Why do we fail to appreciate the art in our era?!

Why is that an artists’ work frequently recognised and appreciated so late in the art world? After all, the artwork doesn’t change with time, it stays the same, but the audience who admire their work grows with the passing eras; why?!
 
Though we are living in the 21st century, there are no significant changes in this practice. As a result, many of them lack to witness their work’s success during their existence.
All of them believed in their passion and the art they were creating; it was the only thing that constantly kept them going despite their repeated failure in the art world.
So, don’t they deserve to be appreciated in their time by their society?
Vincent van Gogh, a post-impressionist Dutch painter, is one of the renowned painters of all time. His painting, “Portrait of Dr Gachet,” was sold for $82.5 million ($161.4 million today), making it the world’s most expensive painting to be ever sold at that time. Still, during his period, he was seen as the crazy one, the misfit and as a colossal failure in the art world.
Many failed to understand the emotions, actions and feelings he tried to capture with his paints.
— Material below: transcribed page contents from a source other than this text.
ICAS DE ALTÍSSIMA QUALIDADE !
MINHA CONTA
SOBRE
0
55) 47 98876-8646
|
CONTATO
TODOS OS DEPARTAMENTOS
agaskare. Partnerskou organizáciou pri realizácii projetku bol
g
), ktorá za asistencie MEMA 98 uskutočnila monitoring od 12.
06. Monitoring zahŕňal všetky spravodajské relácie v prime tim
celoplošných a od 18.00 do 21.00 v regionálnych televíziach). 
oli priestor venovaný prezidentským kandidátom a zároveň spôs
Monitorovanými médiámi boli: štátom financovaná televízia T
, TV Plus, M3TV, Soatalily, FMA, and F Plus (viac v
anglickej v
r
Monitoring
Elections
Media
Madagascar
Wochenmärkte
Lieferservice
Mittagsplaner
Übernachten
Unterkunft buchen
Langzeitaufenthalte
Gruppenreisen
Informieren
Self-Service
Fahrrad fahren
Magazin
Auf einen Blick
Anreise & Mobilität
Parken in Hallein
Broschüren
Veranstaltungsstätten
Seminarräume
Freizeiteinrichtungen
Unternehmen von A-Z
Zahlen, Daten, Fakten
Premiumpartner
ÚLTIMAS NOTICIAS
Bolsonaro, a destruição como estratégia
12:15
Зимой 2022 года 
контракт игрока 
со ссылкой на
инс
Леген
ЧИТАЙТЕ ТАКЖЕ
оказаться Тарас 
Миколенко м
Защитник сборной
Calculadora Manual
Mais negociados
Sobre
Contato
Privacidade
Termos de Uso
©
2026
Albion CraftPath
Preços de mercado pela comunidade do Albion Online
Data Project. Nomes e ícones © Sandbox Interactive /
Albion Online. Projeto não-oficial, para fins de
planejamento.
As a result, he died poor and depressed due to a lack of success.

 

“Despite everything, I shall rise again: I will take up my pencil, which I have forsaken in my great discouragement, and I will go on with my drawing.”
– Vincent Van Gogh

 

Claude Monet, an artist who started the impressionist period with its ‘Impression, Sunrise’ painting, wasn’t well appreciated or understood in his time. His art was excluded by society and the museum exhibits then, but today his paintings cost between $7 – 81 million.
 
Followed by a close friendship with Vincent van Gogh, Paul Gauguin, a post-impressionist painter, suffered the same fate as him.
He never got the success and appreciation that he so wished and desired for in his time either.
People saw his work as flat and meaningless. It was not until the 1940s that his work saw widespread success and appreciated by a larger audience.

 

“Life being what it is, one dreams of revenge.”
– Paul Gauguin

 

Johan Vermeer, El Greco, Paul Cezanne (considered as the father of modern art), and the list goes on, and it’s just heartbreaking to know that most of them didn’t even witness their success; they died with an assumption that they were a failure in this world. Isn’t it sad?!
 
Most of them died poor and hungry, but now their paintings are sold for millions of dollars; isn’t it unfair to the artist? They give their time, effort, and soul to work, only to see it and themselves failing in society without any money, appreciation or recognition.
 
They would have given a great deal to be appreciated then and see themselves as a success than a failure.
All the artists are trying to capture the poetry of the world they live in, be it on paper, canvas or any medium that they get.
There is something extraordinary inside all of them, and with the art, they are trying to express their beauty.
So, doesn’t the artist deserve to witness their success in the art world than dying without realising their value?